» **AIM OF THE EXERCISE**: From the records, pick out and copy each line containing "корисного".

───

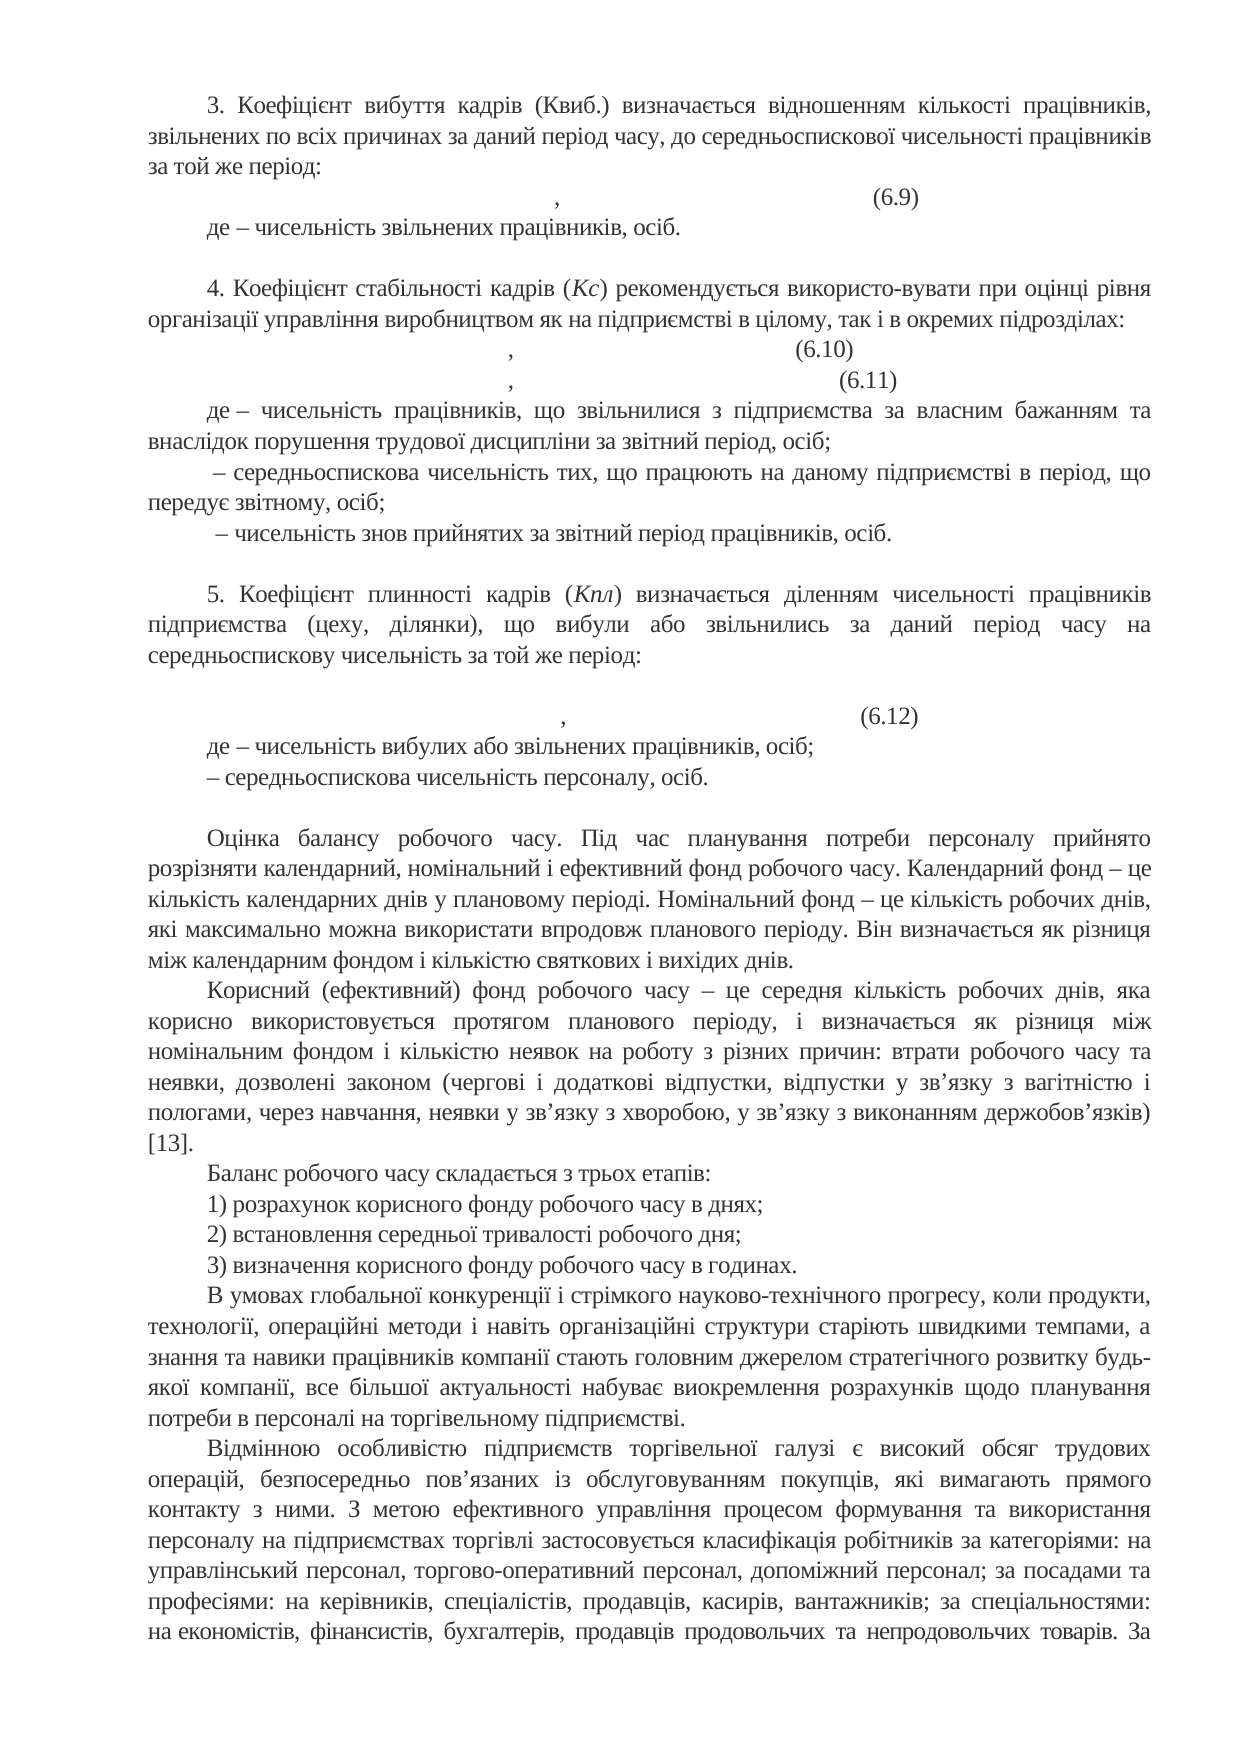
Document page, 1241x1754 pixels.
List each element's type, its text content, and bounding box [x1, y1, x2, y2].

text 5. Коефіцієнт плинності кадрів (Кпл) визначається діленням чисельності працівників підприємства (цеху, ділянки), що вибули або звільнились за даний період часу на середньоспискову чисельність за той же період: [148, 577, 1152, 668]
text – середньоспискова чисельність тих, що працюють на даному підприємстві в період, що передує звітному, осіб; [148, 455, 1152, 516]
text 3. Коефіцієнт вибуття кадрів (Квиб.) визначається відношенням кількості працівників, звільнених по всіх причинах за даний період часу, до середньоспискової чисельності працівників за той же період: [148, 88, 1152, 180]
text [148, 1431, 1152, 1645]
text 1) розрахунок корисного фонду робочого часу в днях; [148, 1187, 1152, 1218]
text , (6.11) [148, 363, 1152, 394]
text , (6.9) [148, 180, 1152, 211]
text Оцінка балансу робочого часу. Під час планування потреби персоналу прийнято розрізняти календарний, номінальний і ефективний фонд робочого часу. Календарний фонд – це кількість календарних днів у плановому періоді. Номінальний фонд – це кількість робочих днів, які максимально можна використати впродовж планового періоду. Він визначається як різниця між календарним фондом і кількістю святкових і вихідих днів. [148, 821, 1152, 974]
text – чисельність знов прийнятих за звітний період працівників, осіб. [148, 516, 1152, 546]
text Корисний (ефективний) фонд робочого часу – це середня кількість робочих днів, яка корисно використовується протягом планового періоду, і визначається як різниця між номінальним фондом і кількістю неявок на роботу з різних причин: втрати робочого часу та неявки, дозволені законом (чергові і додаткові відпустки, відпустки у зв’язку з вагітністю і пологами, через навчання, неявки у зв’язку з хворобою, у зв’язку з виконанням держобов’язків) [13]. [148, 974, 1152, 1157]
text В умовах глобальної конкуренції і стрімкого науково-технічного прогресу, коли продукти, технології, операційні методи і навіть організаційні структури старіють швидкими темпами, а знання та навики працівників компанії стають головним джерелом стратегічного розвитку будь-якої компанії, все більшої актуальності набуває виокремлення розрахунків щодо планування потреби в персоналі на торгівельному підприємстві. [148, 1279, 1152, 1431]
text 3) визначення корисного фонду робочого часу в годинах. [148, 1248, 1152, 1279]
text 2) встановлення середньої тривалості робочого дня; [148, 1218, 1152, 1248]
text де – чисельність працівників, що звільнилися з підприємства за власним бажанням та внаслідок порушення трудової дисципліни за звітний період, осіб; [148, 394, 1152, 455]
text , (6.12) [148, 699, 1152, 729]
text – середньоспискова чисельність персоналу, осіб. [148, 760, 1152, 791]
text , (6.10) [148, 333, 1152, 363]
text 4. Коефіцієнт стабільності кадрів (Кс) рекомендується використо-вувати при оцінці рівня організації управління виробництвом як на підприємстві в цілому, так і в окремих підрозділах: [148, 272, 1152, 333]
text де – чисельність вибулих або звільнених працівників, осіб; [148, 729, 1152, 760]
text Баланс робочого часу складається з трьох етапів: [148, 1157, 1152, 1187]
text де – чисельність звільнених працівників, осіб. [148, 211, 1152, 241]
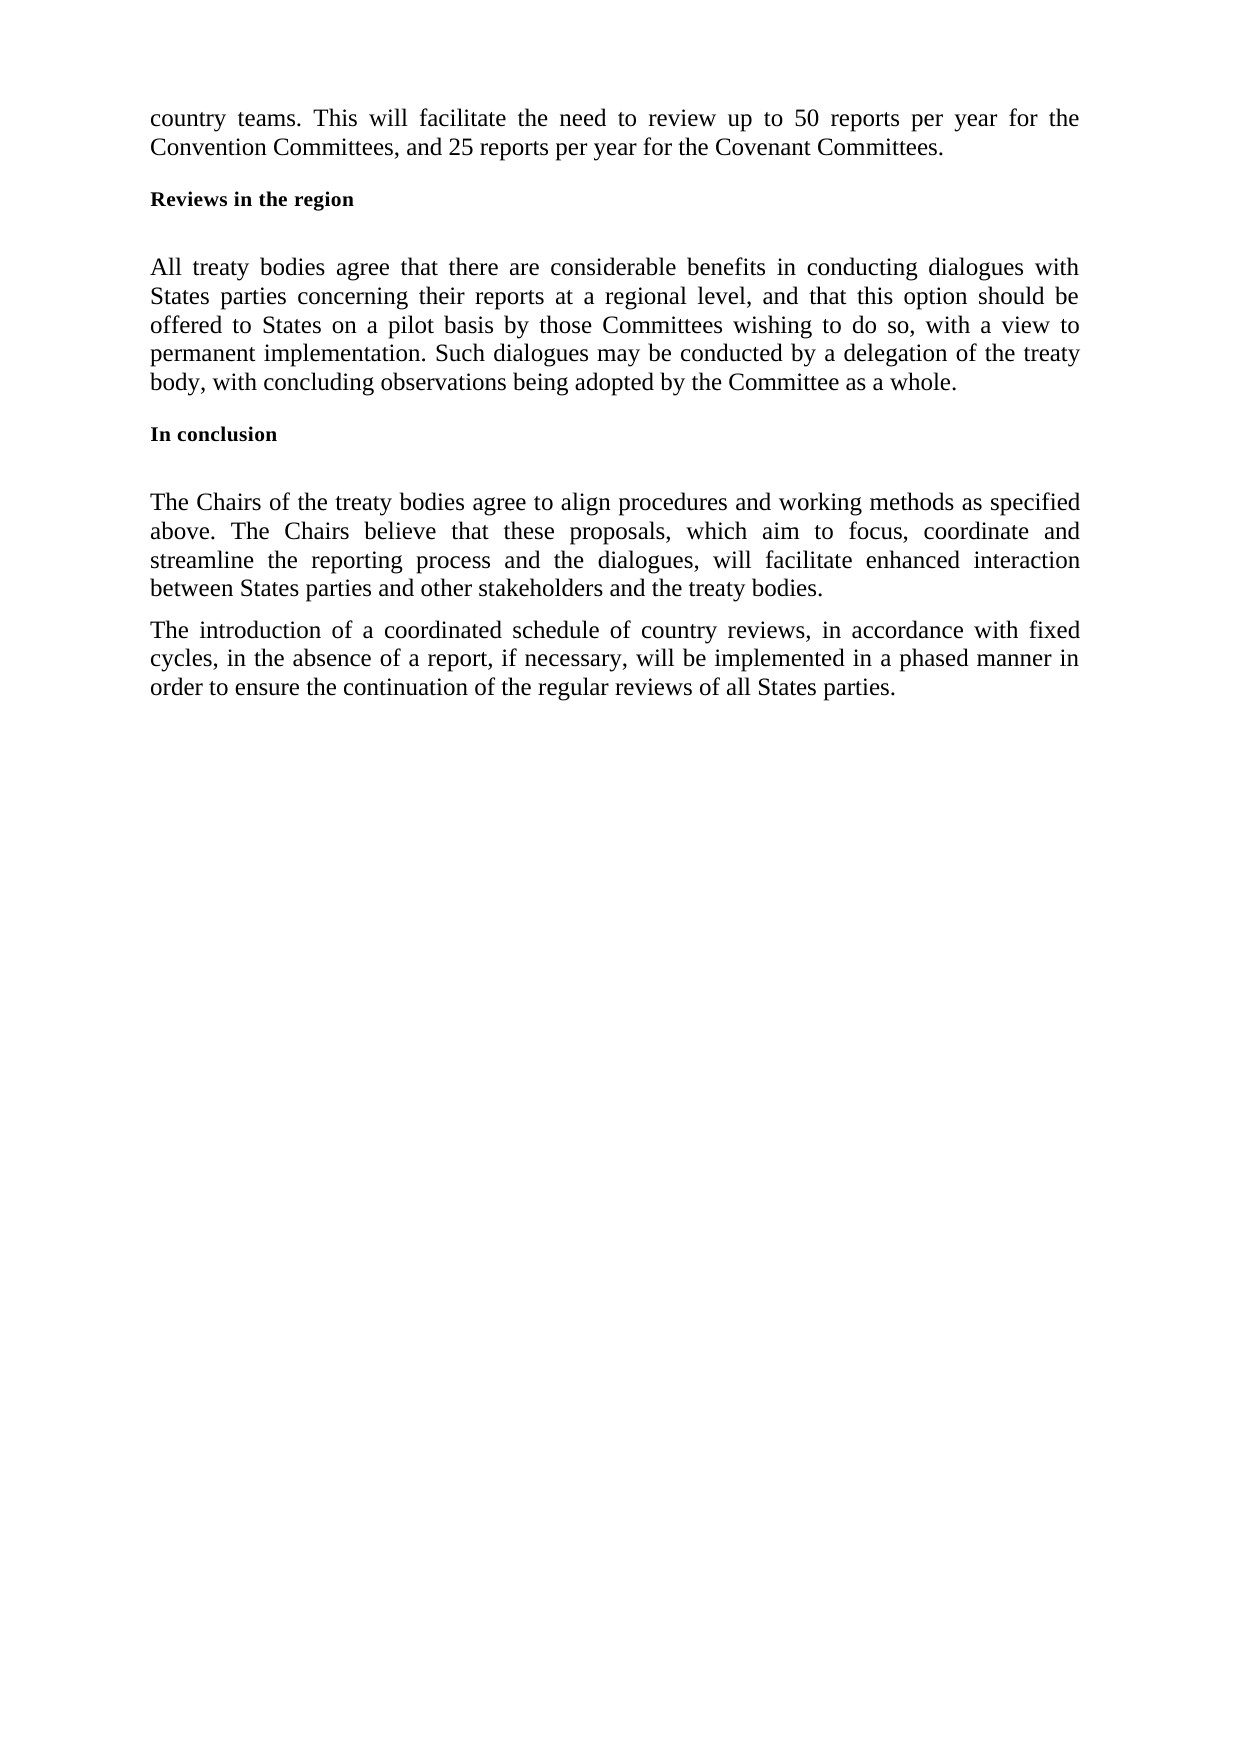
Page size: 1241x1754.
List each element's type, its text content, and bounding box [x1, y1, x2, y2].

text The introduction of a coordinated schedule of country reviews, in accordance with fixed cycles, in the absence of a report, if necessary, will be implemented in a phased manner in order to ensure the continuation of the regular reviews of all States parties. [150, 615, 1081, 701]
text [150, 103, 1081, 161]
text Reviews in the region [150, 186, 1081, 211]
text The Chairs of the treaty bodies agree to align procedures and working methods as specified above. The Chairs believe that these proposals, which aim to focus, coordinate and streamline the reporting process and the dialogues, will facilitate enhanced interaction between States parties and other stakeholders and the treaty bodies. [150, 487, 1081, 602]
text All treaty bodies agree that there are considerable benefits in conducting dialogues with States parties concerning their reports at a regional level, and that this option should be offered to States on a pilot basis by those Committees wishing to do so, with a view to permanent implementation. Such dialogues may be conducted by a delegation of the treaty body, with concluding observations being adopted by the Committee as a whole. [150, 252, 1081, 396]
text In conclusion [150, 421, 1081, 446]
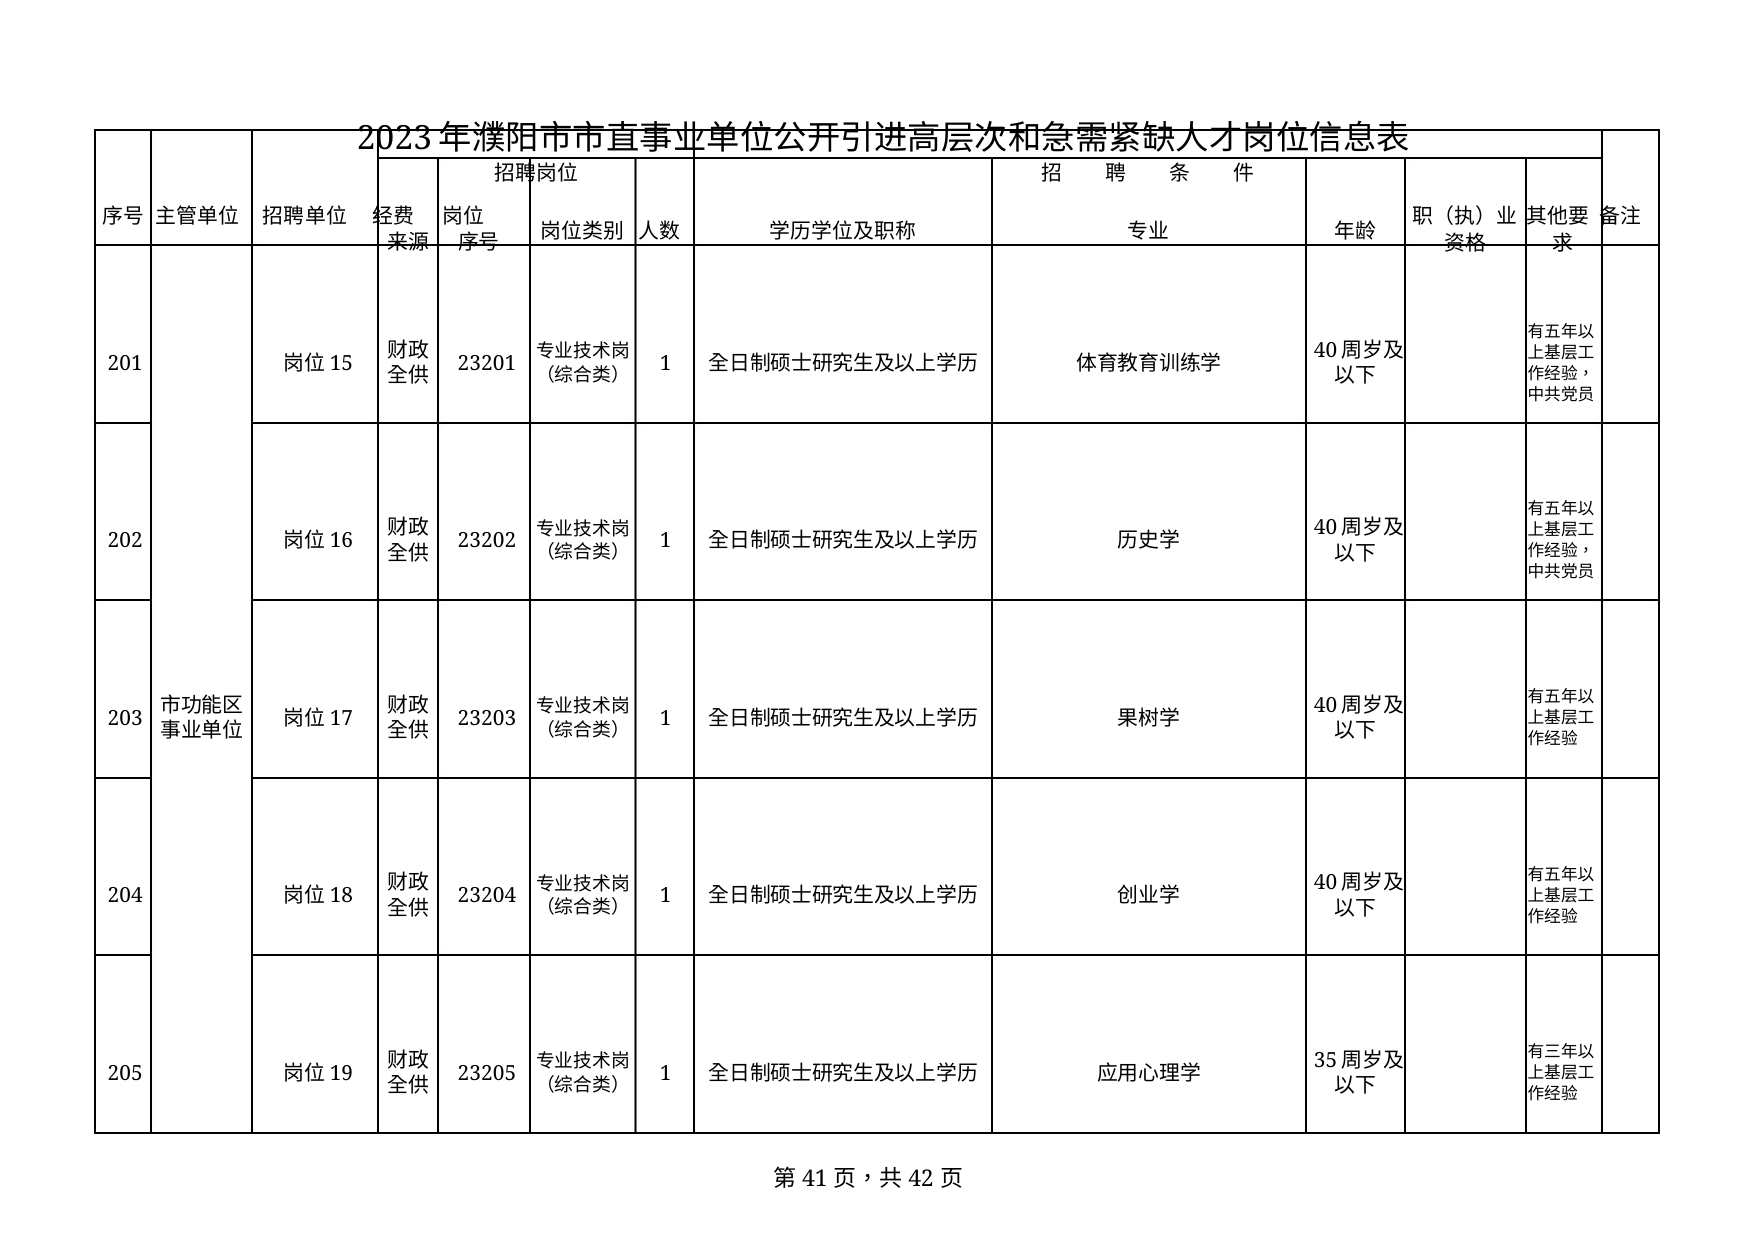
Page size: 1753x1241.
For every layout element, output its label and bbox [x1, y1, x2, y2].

───

» **OUTPUT OF THE EXERCISE**:
text 1) розрахунок корисного фонду робочого часу в днях; [148, 1187, 1152, 1218]
text 3) визначення корисного фонду робочого часу в годинах. [148, 1248, 1152, 1279]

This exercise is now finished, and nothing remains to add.